STUDY TEXT:
════

Jinhyeok Jang - One of the best experts on this subject based on the ideXlab platform.

  • multi objective based spatio temporal Feature Representation learning robust to expression intensity variations for facial expression recognition
    IEEE Transactions on Affective Computing, 2019
    Co-Authors: Dae Hoe Kim, Wissam J Baddar, Jinhyeok Jang
    Abstract:

    Facial expression recognition (FER) is increasingly gaining importance in various emerging affective computing applications. In practice, achieving accurate FER is challenging due to the large amount of inter-personal variations such as expression intensity variations. In this paper, we propose a new spatio-temporal Feature Representation learning for FER that is robust to expression intensity variations. The proposed method utilizes representative expression-states (e.g., onset, apex and offset of expressions) which can be specified in facial sequences regardless of the expression intensity. The characteristics of facial expressions are encoded in two parts in this paper. As the first part, spatial image characteristics of the representative expression-state frames are learned via a convolutional neural network. Five objective terms are proposed to improve the expression class separability of the spatial Feature Representation. In the second part, temporal characteristics of the spatial Feature Representation in the first part are learned with a long short-term memory of the facial expression. Comprehensive experiments have been conducted on a deliberate expression dataset (MMI) and a spontaneous micro-expression dataset (CASME II). Experimental results showed that the proposed method achieved higher recognition rates in both datasets compared to the state-of-the-art methods.

════

TASK DESCRIPTION:
In the facial expression recognition abstract above, on which two datasets were the experiments conducted?

DATA:

════

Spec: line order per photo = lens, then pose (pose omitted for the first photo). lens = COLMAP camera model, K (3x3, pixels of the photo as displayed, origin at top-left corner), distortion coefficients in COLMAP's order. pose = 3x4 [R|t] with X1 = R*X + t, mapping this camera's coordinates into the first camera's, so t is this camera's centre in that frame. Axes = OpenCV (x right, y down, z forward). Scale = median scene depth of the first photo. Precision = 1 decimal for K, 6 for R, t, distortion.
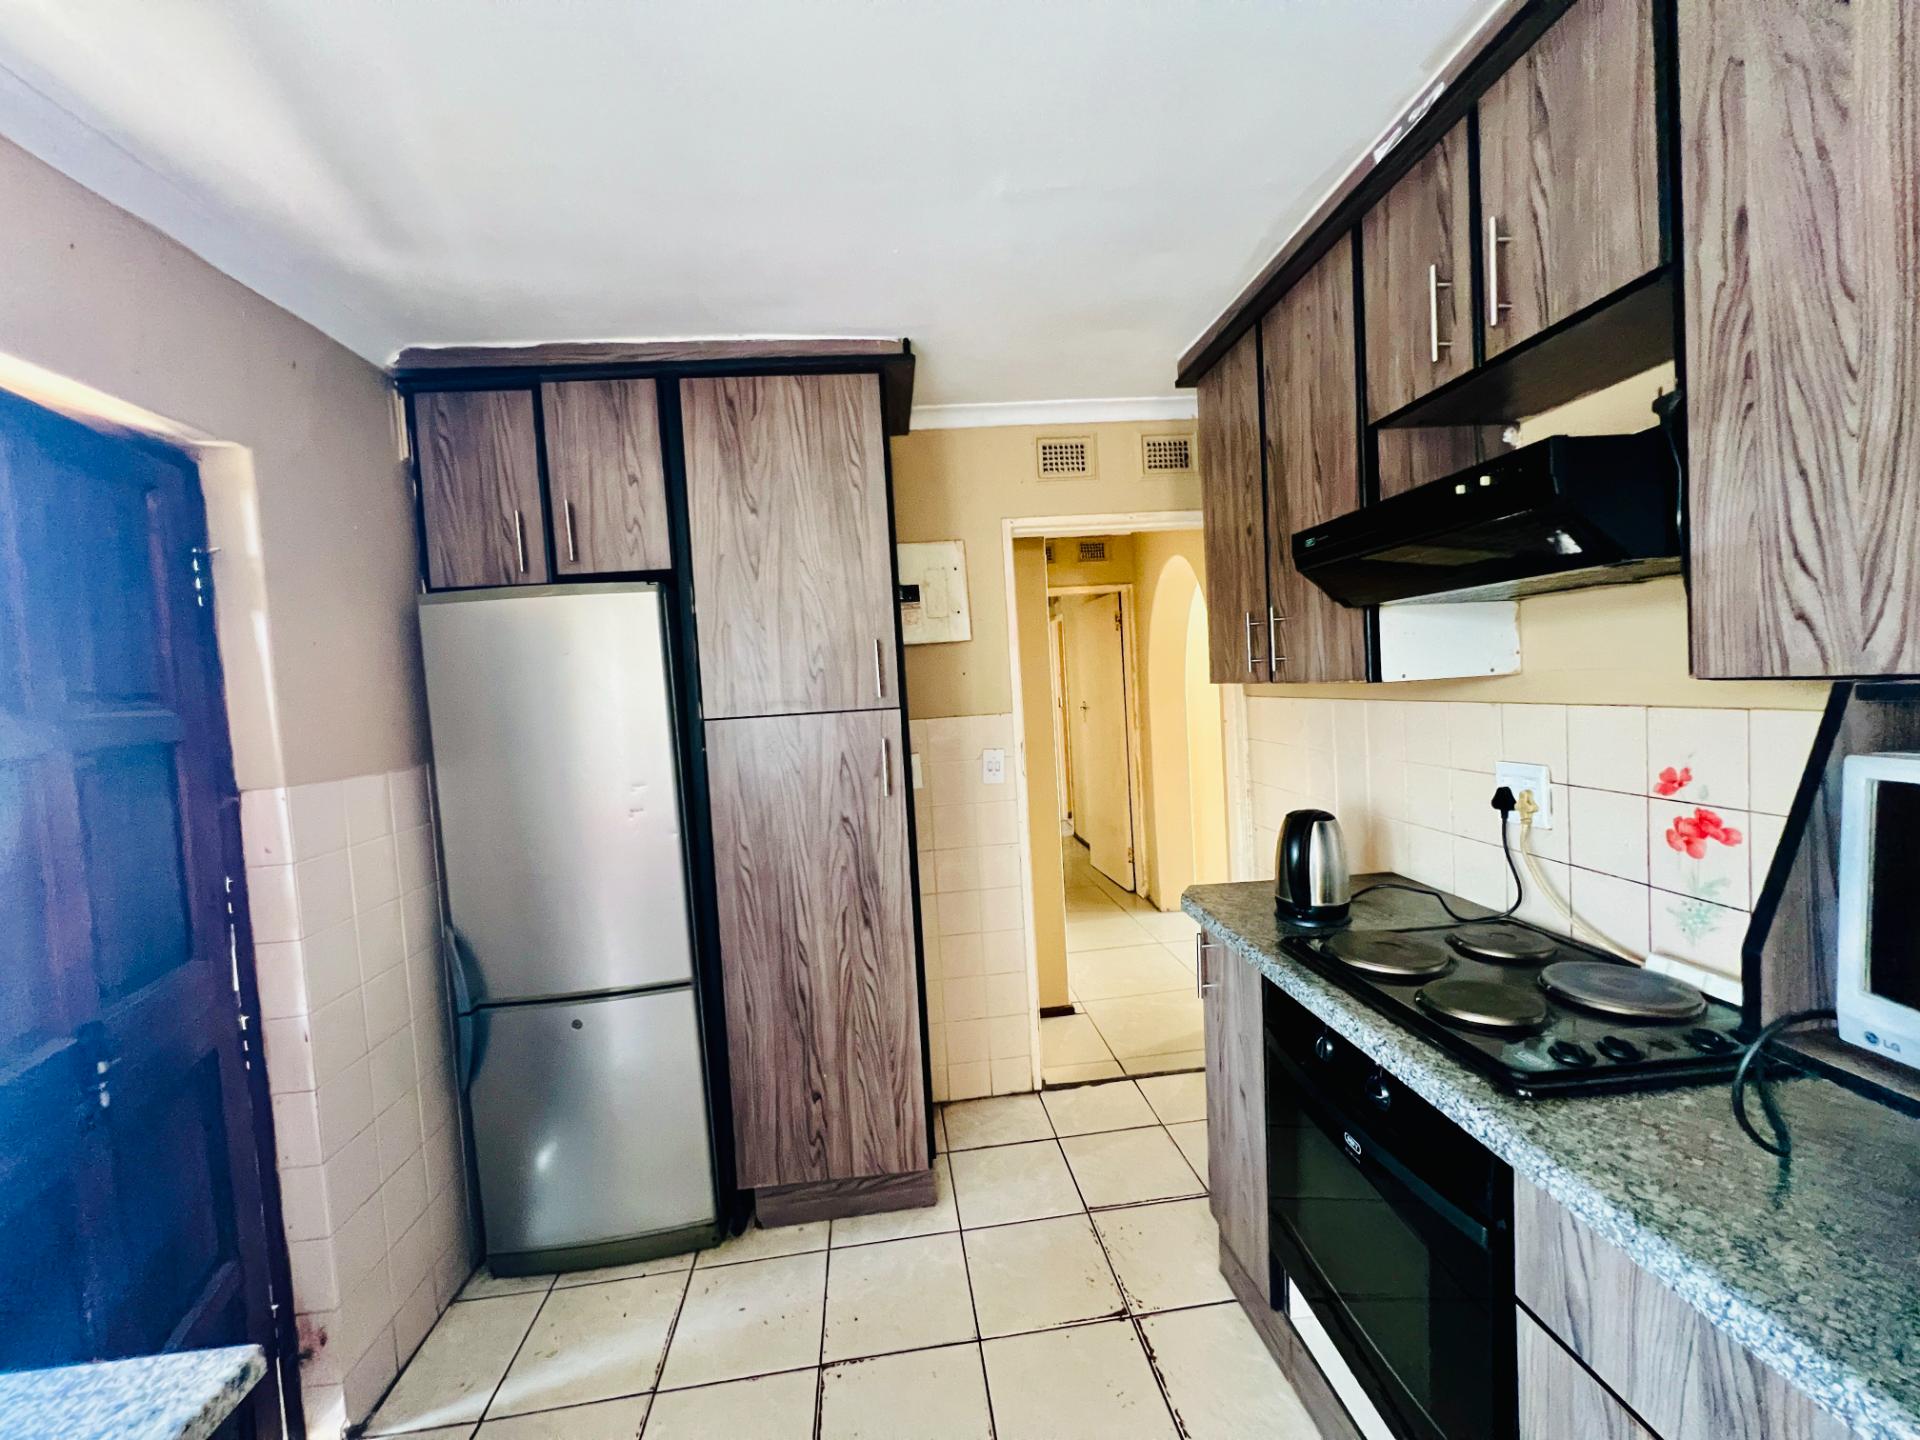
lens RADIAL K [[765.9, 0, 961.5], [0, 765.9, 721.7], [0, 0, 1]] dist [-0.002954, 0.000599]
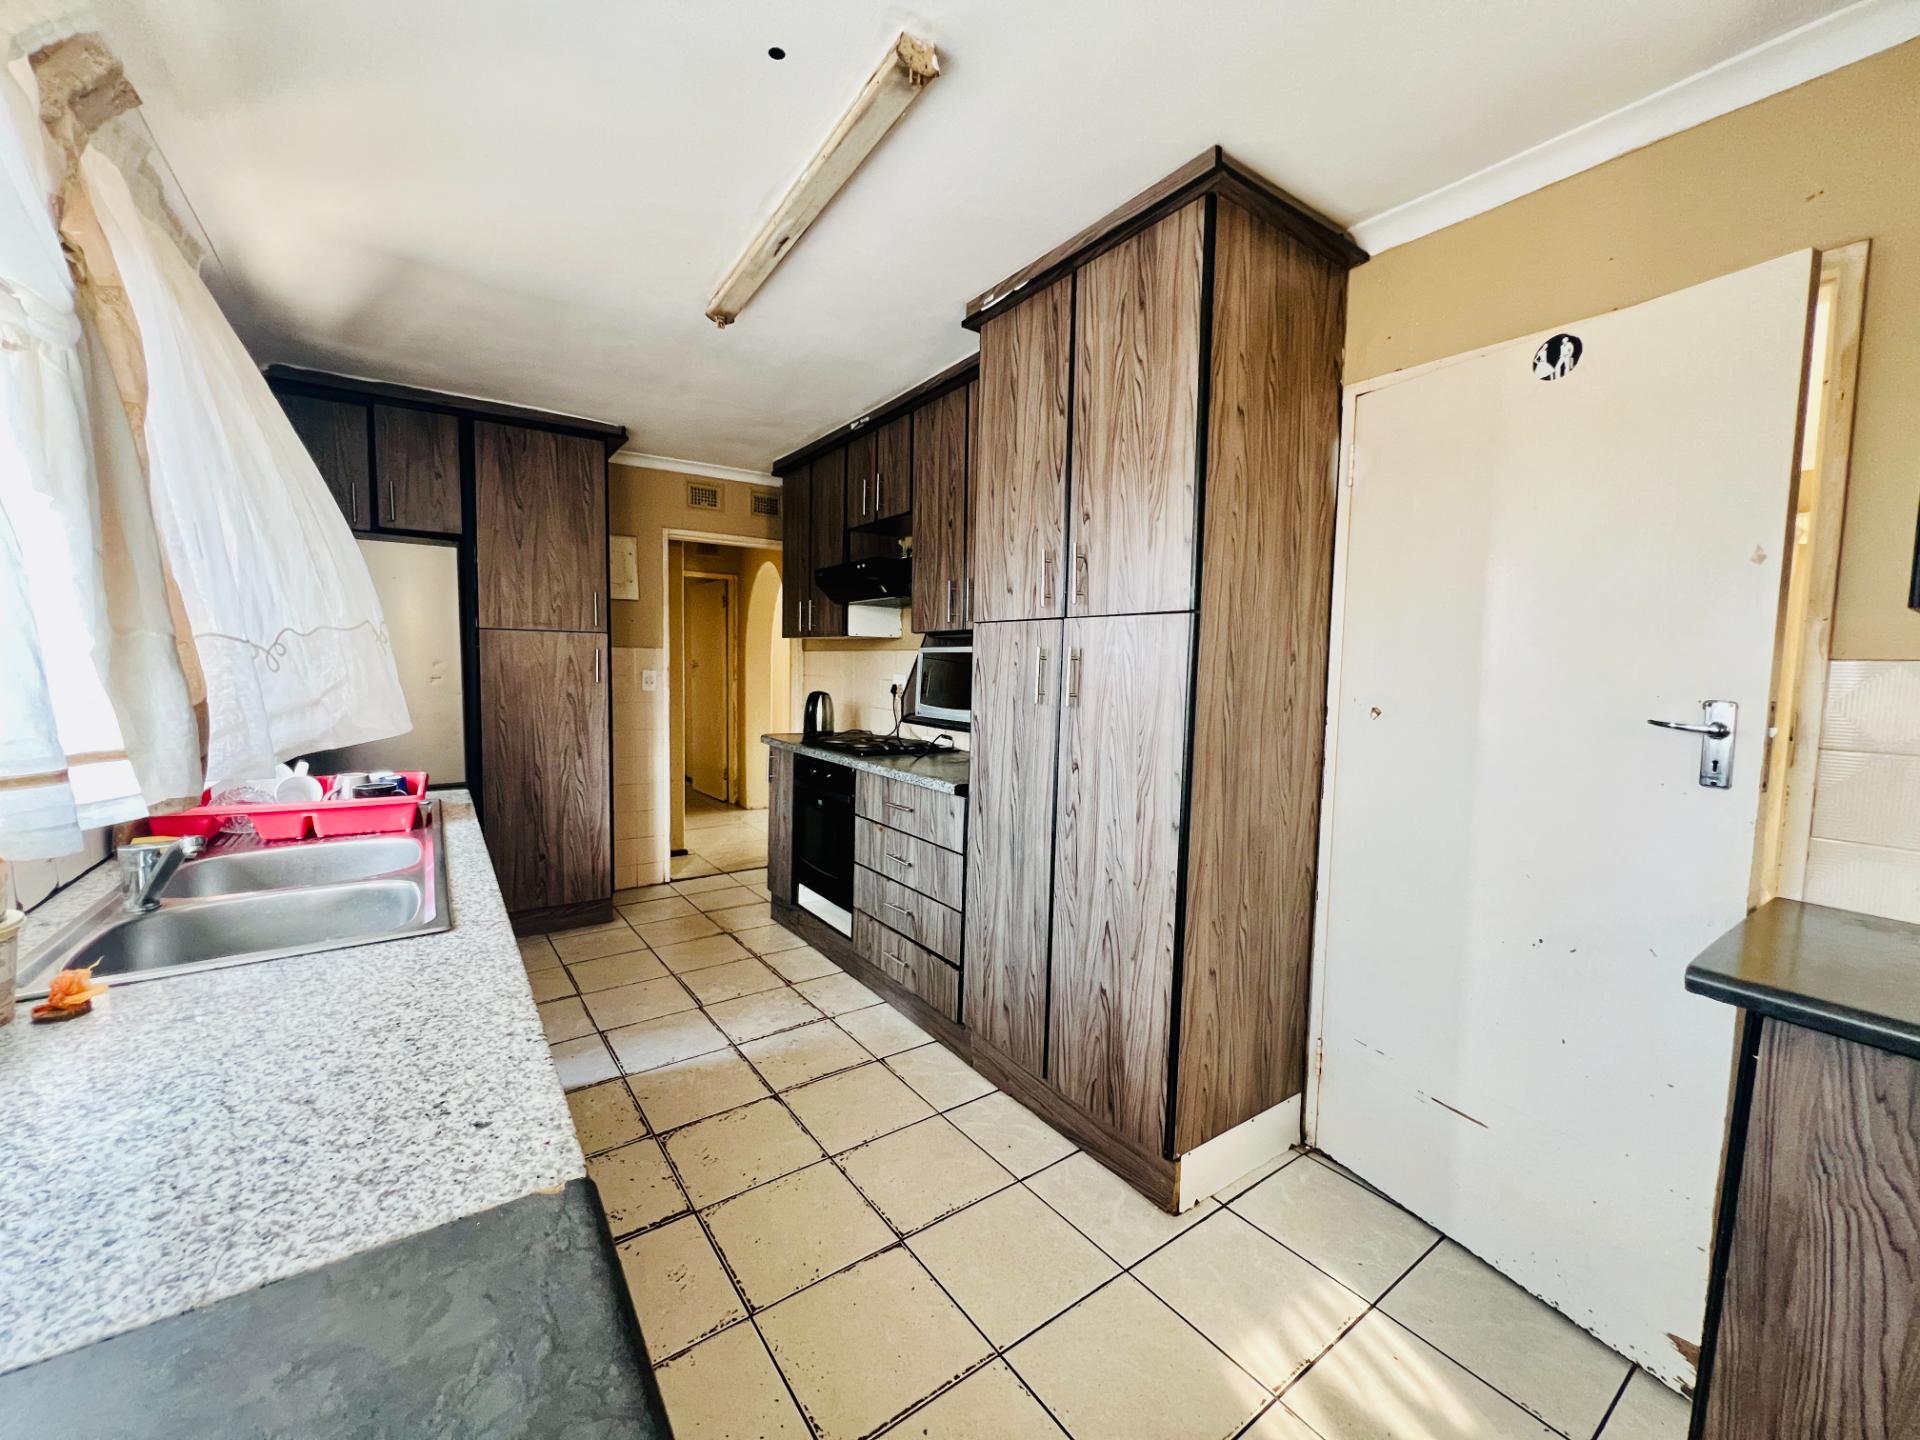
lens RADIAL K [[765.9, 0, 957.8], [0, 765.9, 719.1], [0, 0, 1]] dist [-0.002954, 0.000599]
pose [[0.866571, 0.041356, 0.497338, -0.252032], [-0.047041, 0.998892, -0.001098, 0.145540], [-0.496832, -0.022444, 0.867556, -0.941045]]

════

TASK OUTPUT:
A deliberate expression dataset (MMI) and a spontaneous micro-expression dataset (CASME II).